Depois de Luan – e uma rodada extensa de negociações no Rio de Janeiro –, Mattos (ou “Mittos”, como é chamado por torcedores cruzeirenses) fechou a contratação mais cara da história do clube. O zagueiro Dedé vestiu a camisa celeste em abril, por 14 milhões de reais.

“O Cruzeiro não mediu esforços para contratar o Dedé, não fez conta pequena. Coisa de time que sonha alto e está colhendo os frutos agora”, diz Magrão, que também é empresário de Dedé.

“O Alexandre é mais jovem que eu, mas muito ágil e objetivo. Esse sucesso do Cruzeiro tem a assinatura dele.”

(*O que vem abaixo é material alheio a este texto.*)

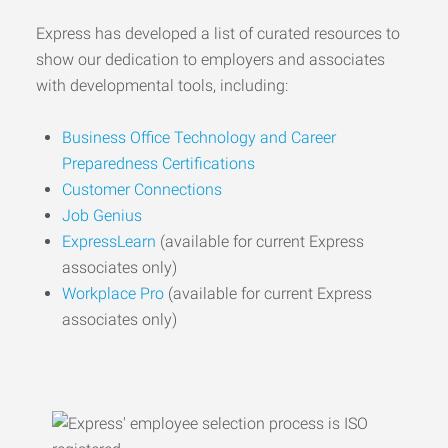
Express has developed a list of curated resources to
show our dedication to employers and associates
with developmental tools, including:
Business Office Technology and Career
Preparedness Certifications
Customer Connections
Job Genius
ExpressLearn
(available for current Express
associates only)
Workplace Pro
(available for current Express
associates only)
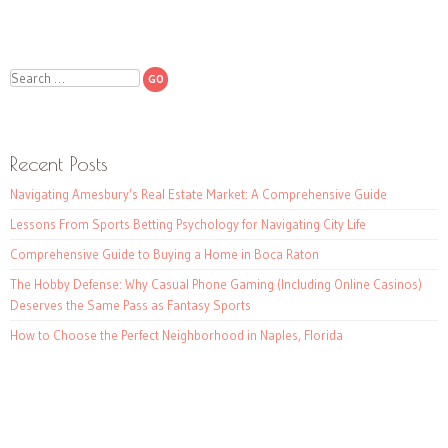
Search
Recent Posts
Navigating Amesbury’s Real Estate Market: A Comprehensive Guide
Lessons From Sports Betting Psychology for Navigating City Life
Comprehensive Guide to Buying a Home in Boca Raton
The Hobby Defense: Why Casual Phone Gaming (Including Online Casinos)
Deserves the Same Pass as Fantasy Sports
How to Choose the Perfect Neighborhood in Naples, Florida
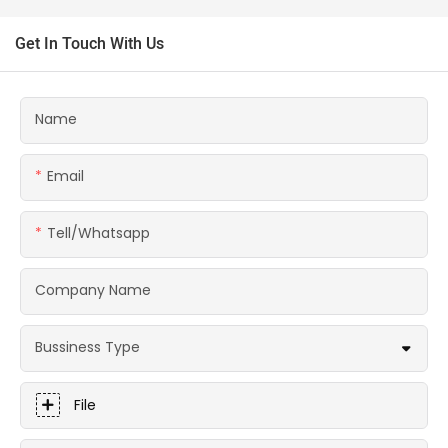
Get In Touch With Us
Name
Email
Tell/whatsapp
Company Name
Bussiness Type
File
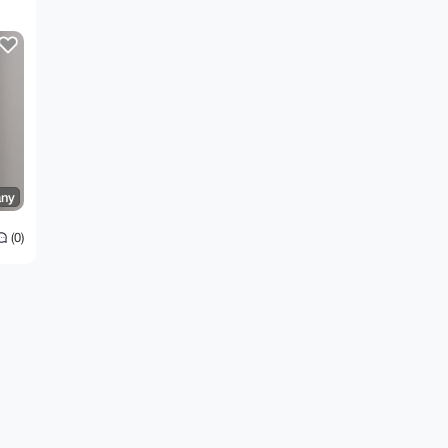
ny
(0)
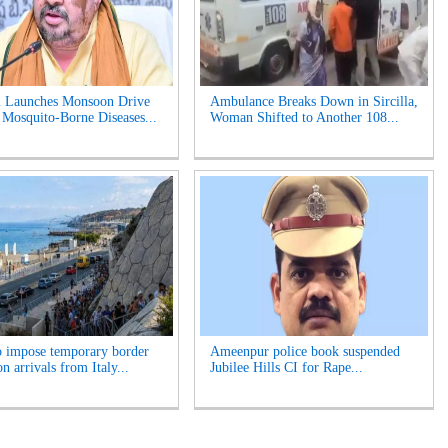
 Launches Monsoon Drive
Ambulance Breaks Down in Sircilla,
 Mosquito-Borne Diseases...
Woman Shifted to Another 108...
o impose temporary border
Ameenpur police book suspended
n arrivals from Italy...
Jubilee Hills CI for Rape...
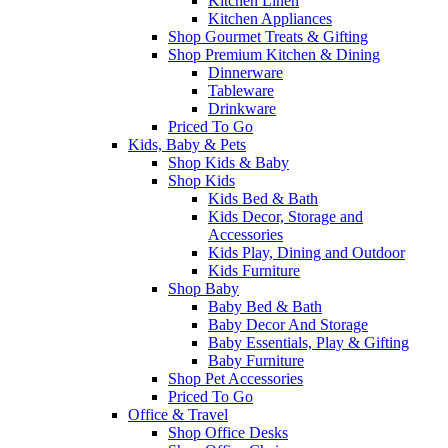
Kitchen Linen
Kitchen Appliances
Shop Gourmet Treats & Gifting
Shop Premium Kitchen & Dining
Dinnerware
Tableware
Drinkware
Priced To Go
Kids, Baby & Pets
Shop Kids & Baby
Shop Kids
Kids Bed & Bath
Kids Decor, Storage and
Accessories
Kids Play, Dining and Outdoor
Kids Furniture
Shop Baby
Baby Bed & Bath
Baby Decor And Storage
Baby Essentials, Play & Gifting
Baby Furniture
Shop Pet Accessories
Priced To Go
Office & Travel
Shop Office Desks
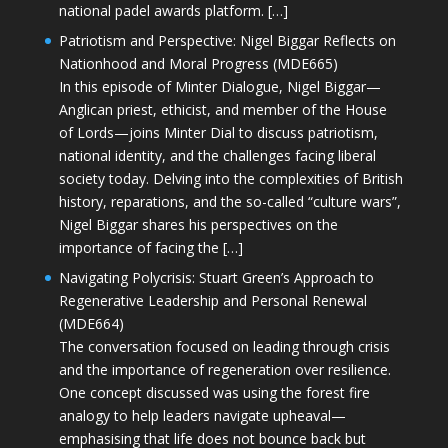
national padel awards platform. […]
Patriotism and Perspective: Nigel Biggar Reflects on
Nationhood and Moral Progress (MDE665)
In this episode of Minter Dialogue, Nigel Biggar—
Anglican priest, ethicist, and member of the House
of Lords—joins Minter Dial to discuss patriotism,
national identity, and the challenges facing liberal
society today. Delving into the complexities of British
history, reparations, and the so-called “culture wars”,
Nigel Biggar shares his perspectives on the
importance of facing the […]
Navigating Polycrisis: Stuart Green’s Approach to
Regenerative Leadership and Personal Renewal
(MDE664)
The conversation focused on leading through crisis
and the importance of regeneration over resilience.
One concept discussed was using the forest fire
analogy to help leaders navigate upheaval—
emphasising that life does not bounce back but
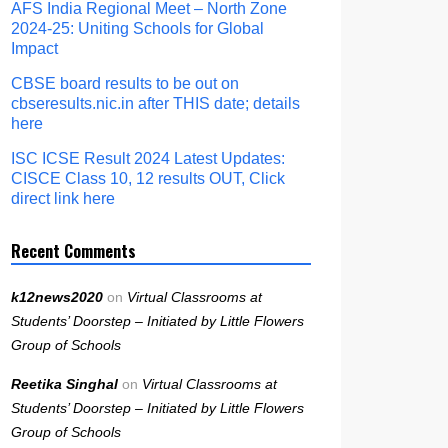
AFS India Regional Meet – North Zone
2024-25: Uniting Schools for Global
Impact
CBSE board results to be out on
cbseresults.nic.in after THIS date; details
here
ISC ICSE Result 2024 Latest Updates:
CISCE Class 10, 12 results OUT, Click
direct link here
Recent Comments
k12news2020
on
Virtual Classrooms at
Students’ Doorstep – Initiated by Little Flowers
Group of Schools
Reetika Singhal
on
Virtual Classrooms at
Students’ Doorstep – Initiated by Little Flowers
Group of Schools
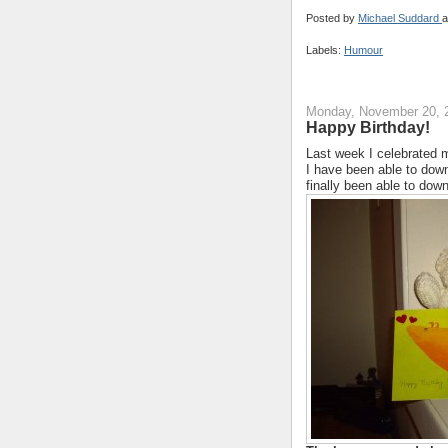
Posted by
Michael Suddard
a
Labels:
Humour
Monday, November 20, 
Happy Birthday!
Last week I celebrated my
I have been able to down
finally been able to down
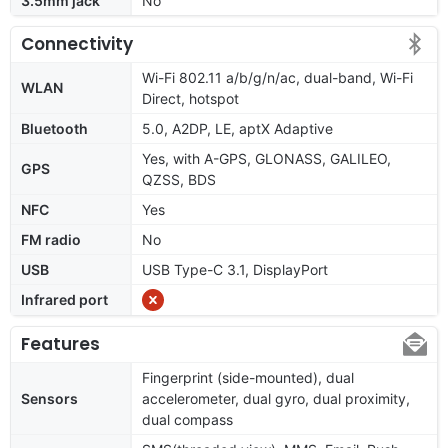
3.5mm jack
No
Connectivity
Wi-Fi 802.11 a/b/g/n/ac, dual-band, Wi-Fi
WLAN
Direct, hotspot
Bluetooth
5.0, A2DP, LE, aptX Adaptive
Yes, with A-GPS, GLONASS, GALILEO,
GPS
QZSS, BDS
NFC
Yes
FM radio
No
USB
USB Type-C 3.1, DisplayPort
Infrared port
Features
Fingerprint (side-mounted), dual
Sensors
accelerometer, dual gyro, dual proximity,
dual compass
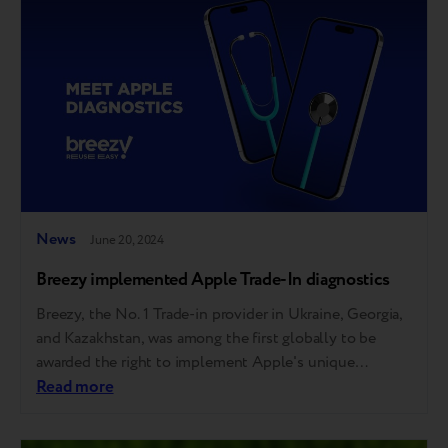
commerce is designed to make sustainable practices,
like electronics trade-in…
News
June 20, 2024
Breezy implemented Apple Trade-In diagnostics
Breezy, the No. 1 Trade-in provider in Ukraine, Georgia,
and Kazakhstan, was among the first globally to be
awarded the right to implement Apple's unique
automatic diagnostic tool. This allows Breezy partners,
Read more
including over 40 of the largest tech retailers and
mobile operators, to offer the same trade-in evaluation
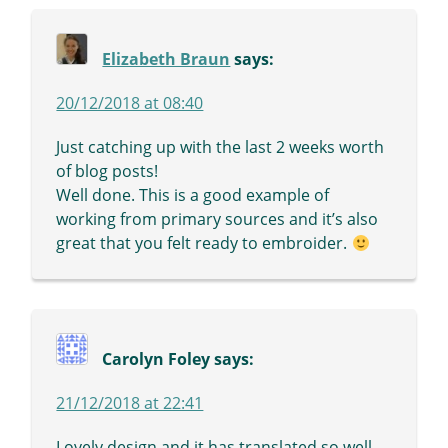
Elizabeth Braun
says:
20/12/2018 at 08:40
Just catching up with the last 2 weeks worth
of blog posts!
Well done. This is a good example of
working from primary sources and it’s also
great that you felt ready to embroider.
Carolyn Foley
says:
21/12/2018 at 22:41
Lovely design and it has translated so well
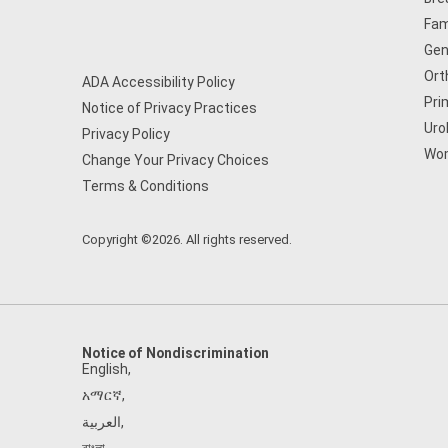
Fam
Gen
Ort
ADA Accessibility Policy
Pri
Notice of Privacy Practices
Uro
Privacy Policy
Wom
Change Your Privacy Choices
Terms & Conditions
Copyright ©2026. All rights reserved.
Notice of Nondiscrimination
English
,
አማርኛ
,
العربية
,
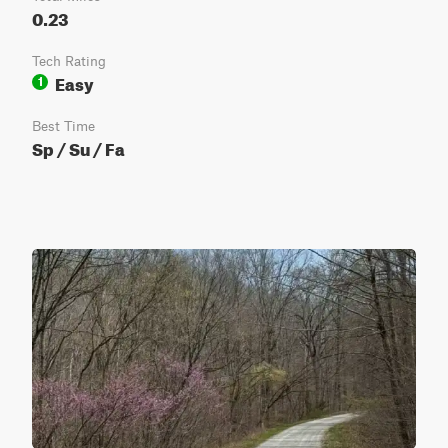
0.23
Tech Rating
Easy
1
Best Time
Sp / Su / Fa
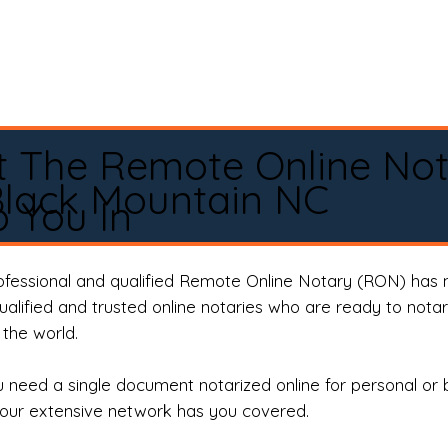
t The Remote Online No
lack Mountain NC
 You In
rofessional and qualified Remote Online Notary (RON) has 
qualified and trusted online notaries who are ready to not
the world.
need a single document notarized online for personal or 
our extensive network has you covered.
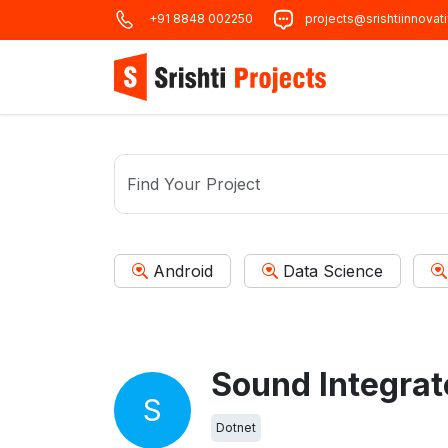
+91 8848 002250
projects@srishtiinnovat
Android
Data Science
S
Dotnet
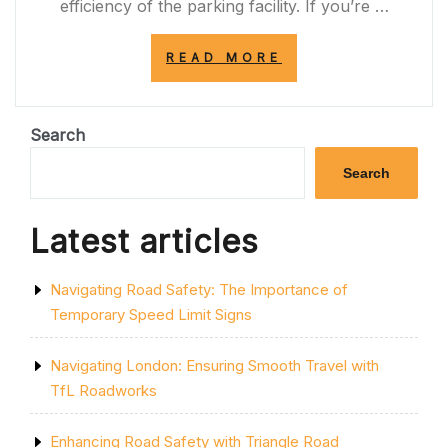
efficiency of the parking facility. If you’re …
“DISCOVER
READ MORE
RELIABLE
CAR
PARK
MARKING
Search
SERVICES
NEAR
Search
ME
FOR
ENHANCED
Latest articles
SAFETY
AND
EFFICIENCY”
Navigating Road Safety: The Importance of
Temporary Speed Limit Signs
Navigating London: Ensuring Smooth Travel with
TfL Roadworks
Enhancing Road Safety with Triangle Road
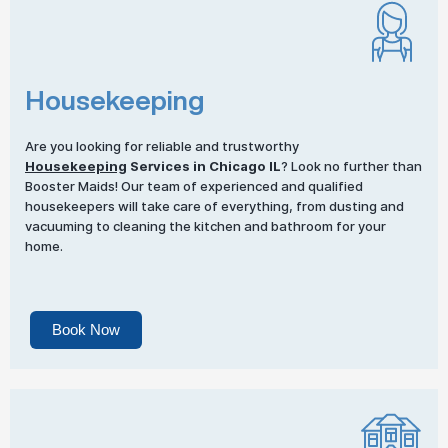
Housekeeping
Are you looking for reliable and trustworthy
Housekeeping
Services in Chicago IL
? Look no further than
Booster Maids! Our team of experienced and qualified
housekeepers will take care of everything, from dusting and
vacuuming to cleaning the kitchen and bathroom for your
home.
Book Now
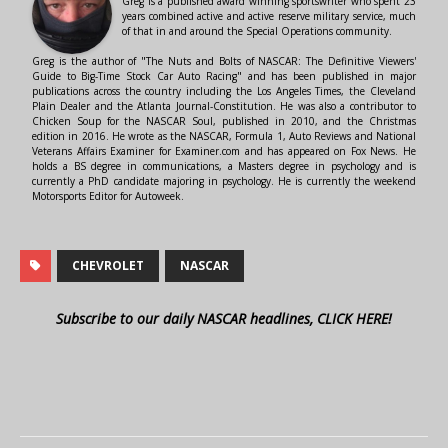
Greg is a published award winning sportswriter who spent 23
years combined active and active reserve military service, much
of that in and around the Special Operations community.
Greg is the author of "The Nuts and Bolts of NASCAR: The Definitive Viewers'
Guide to Big-Time Stock Car Auto Racing" and has been published in major
publications across the country including the Los Angeles Times, the Cleveland
Plain Dealer and the Atlanta Journal-Constitution. He was also a contributor to
Chicken Soup for the NASCAR Soul, published in 2010, and the Christmas
edition in 2016. He wrote as the NASCAR, Formula 1, Auto Reviews and National
Veterans Affairs Examiner for Examiner.com and has appeared on Fox News. He
holds a BS degree in communications, a Masters degree in psychology and is
currently a PhD candidate majoring in psychology. He is currently the weekend
Motorsports Editor for Autoweek.
CHEVROLET
NASCAR
Subscribe to our daily NASCAR headlines, CLICK HERE!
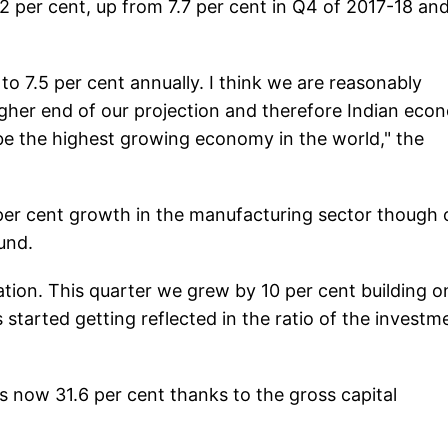
.2 per cent, up from 7.7 per cent in Q4 of 2017-18 an
o 7.5 per cent annually. I think we are reasonably
gher end of our projection and therefore Indian eco
 be the highest growing economy in the world," the
 per cent growth in the manufacturing sector though 
und.
ation. This quarter we grew by 10 per cent building o
 started getting reflected in the ratio of the investm
is now 31.6 per cent thanks to the gross capital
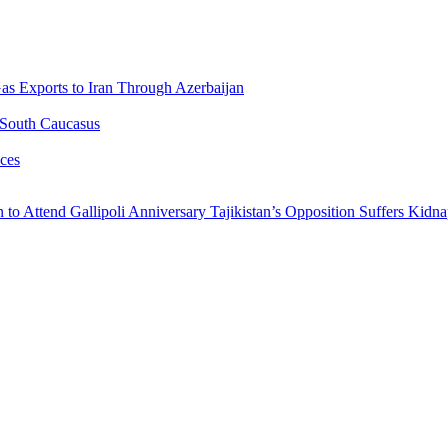
Gas Exports to Iran Through Azerbaijan
 South Caucasus
ces
n to Attend Gallipoli Anniversary
Tajikistan’s Opposition Suffers Kidn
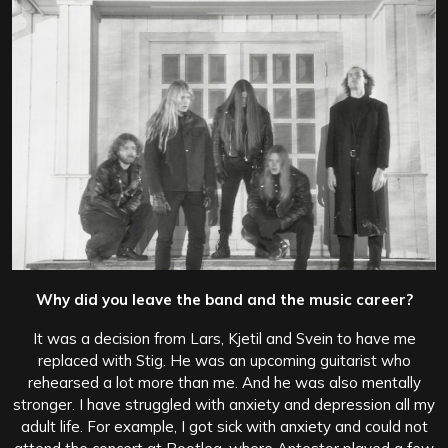
Why did you leave the band and the music career?
It was a decision from Lars, Kjetil and Svein to have me
replaced with Stig. He was an upcoming guitarist who
rehearsed a lot more than me. And he was also mentally
stronger. I have struggled with anxiety and depression all my
adult life. For example, I got sick with anxiety and could not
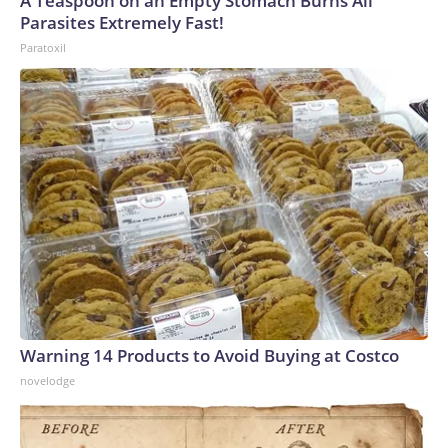
A Teaspoon on an Empty Stomach Burns All
Parasites Extremely Fast!
Paratoxil
Warning 14 Products to Avoid Buying at Costco
novelodge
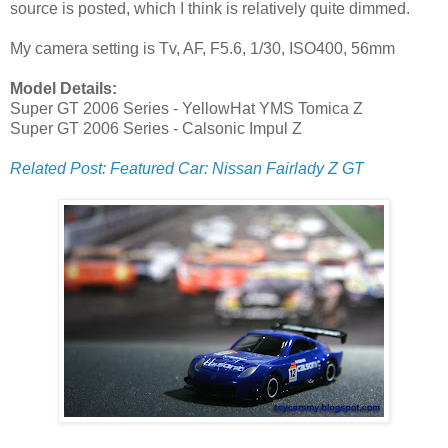
source is posted, which I think is relatively quite dimmed.
My camera setting is Tv, AF, F5.6, 1/30, ISO400, 56mm
Model Details:
Super GT 2006 Series - YellowHat YMS Tomica Z
Super GT 2006 Series - Calsonic Impul Z
Related Post: Featured Car: Nissan Fairlady Z GT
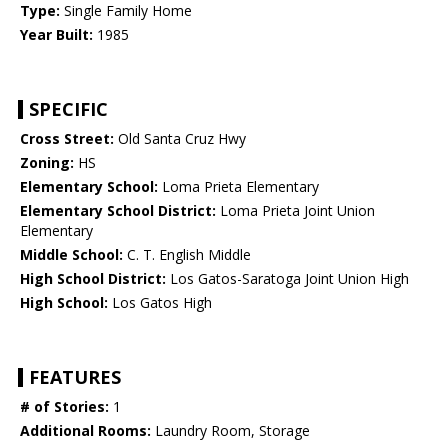
Type:
Single Family Home
Year Built:
1985
SPECIFIC
Cross Street:
Old Santa Cruz Hwy
Zoning:
HS
Elementary School:
Loma Prieta Elementary
Elementary School District:
Loma Prieta Joint Union
Elementary
Middle School:
C. T. English Middle
High School District:
Los Gatos-Saratoga Joint Union High
High School:
Los Gatos High
FEATURES
# of Stories:
1
Additional Rooms:
Laundry Room, Storage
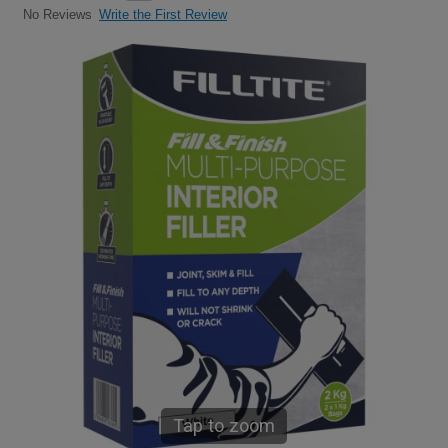
Write the First Review
No Reviews
Tap to zoom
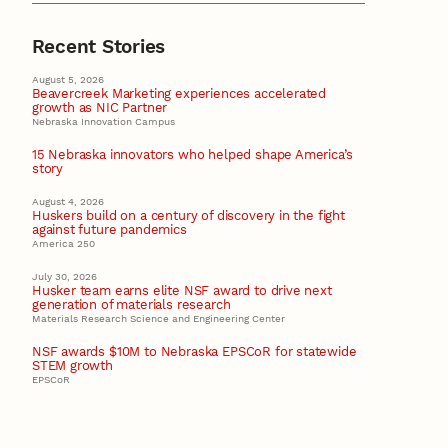
Recent Stories
August 5, 2026
Beavercreek Marketing experiences accelerated
growth as NIC Partner
Nebraska Innovation Campus
15 Nebraska innovators who helped shape America’s
story
August 4, 2026
Huskers build on a century of discovery in the fight
against future pandemics
America 250
July 30, 2026
Husker team earns elite NSF award to drive next
generation of materials research
Materials Research Science and Engineering Center
NSF awards $10M to Nebraska EPSCoR for statewide
STEM growth
EPSCoR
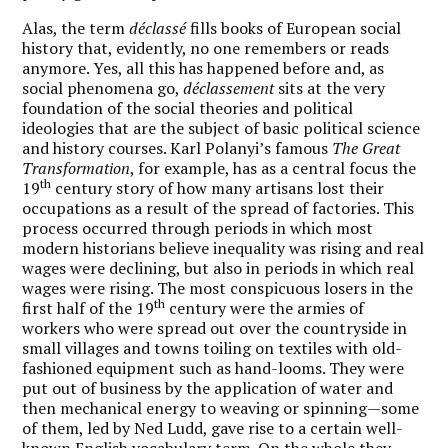
Alas, the term
déclassé
fills books of European social
history that, evidently, no one remembers or reads
anymore. Yes, all this has happened before and, as
social phenomena go,
déclassement
sits at the very
foundation of the social theories and political
ideologies that are the subject of basic political science
and history courses. Karl Polanyi’s famous
The Great
Transformation
, for example, has as a central focus the
th
19
century story of how many artisans lost their
occupations as a result of the spread of factories. This
process occurred through periods in which most
modern historians believe inequality was rising and real
wages were declining, but also in periods in which real
wages were rising. The most conspicuous losers in the
th
first half of the 19
century were the armies of
workers who were spread out over the countryside in
small villages and towns toiling on textiles with old-
fashioned equipment such as hand-looms. They were
put out of business by the application of water and
then mechanical energy to weaving or spinning—some
of them, led by Ned Ludd, gave rise to a certain well-
known English vocabulary term. On the whole they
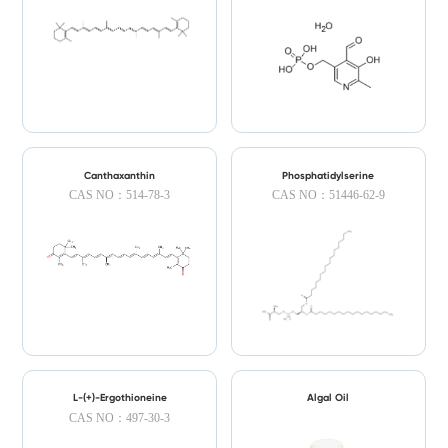
Canthaxanthin
Phosphatidylserine
CAS NO：514-78-3
CAS NO：51446-62-9
L-(+)-Ergothioneine
Algal Oil
CAS NO：497-30-3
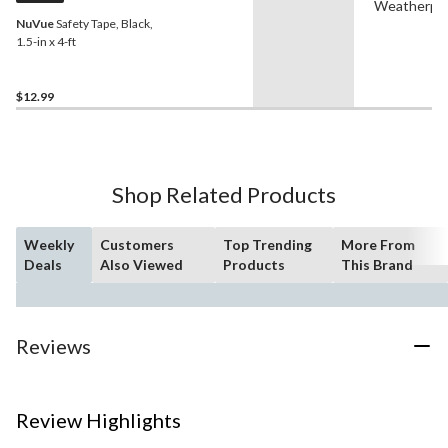
Weatherpr
NuVue
Safety Tape, Black,
1.5-in x 4-ft
$12.99
Shop Related Products
Weekly
Customers
Top Trending
More From
Deals
Also Viewed
Products
This Brand
Reviews
Review Highlights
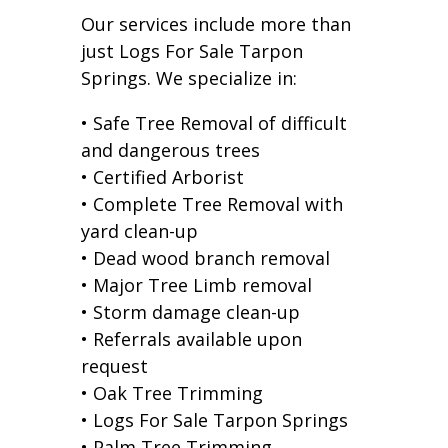
Our services include more than
just Logs For Sale Tarpon
Springs. We specialize in:
• Safe Tree Removal of difficult
and dangerous trees
• Certified Arborist
• Complete Tree Removal with
yard clean-up
• Dead wood branch removal
• Major Tree Limb removal
• Storm damage clean-up
• Referrals available upon
request
• Oak Tree Trimming
• Logs For Sale Tarpon Springs
• Palm Tree Trimming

Os 10 mandamentos de Mattos


1) Jogadores de grife

Investiu em medalhões, como Dagoberto, Júlio Baptista e Dedé

2) Carro-chefe

Com nomes de peso, o clube angariou este ano 33 000 adesões ao programa de sócio-torcedor, que ajuda a pagar a conta do plantel

3) Relacionamento

Mantém contato com empresários, mas procura diretamente os cartolas de outros clubes em negociações de atletas

4) Serviço exclusivo

Está sempre à disposição de jogadores e comissão técnica, longe das entranhas políticas do clube

5) Segurança na retaguarda

Privilegiou a defesa na formação do time, sobretudo nas contratações de Dedé, Bruno Rodrigo e Nilton

6) Até estourar a champanhe

Blindou o elenco para evitar o clima de “já ganhou” na metade do segundo turno

7) Famosos – e sem regalias

Dispensa tratamento privilegiado às estrelas do grupo

8) Bagagem

Formado em Administração e Educação Física, com MBA em Gestão Esportiva, agregou valor ao departamento de futebol

9) Instagram?

Sem perfil em redes sociais e moderado nas entrevistas, evita gafes e polêmicas em torno do time

10) Fama

Empresários o procuram para oferecer jogadores em fim de contrato. A conta pode variar de 50 000 até o infinito, mas o dirigente, em evidência com o sucesso no Cruzeiro, descarta leilões e oferece a estrutura da Toca como argumento para um desconto.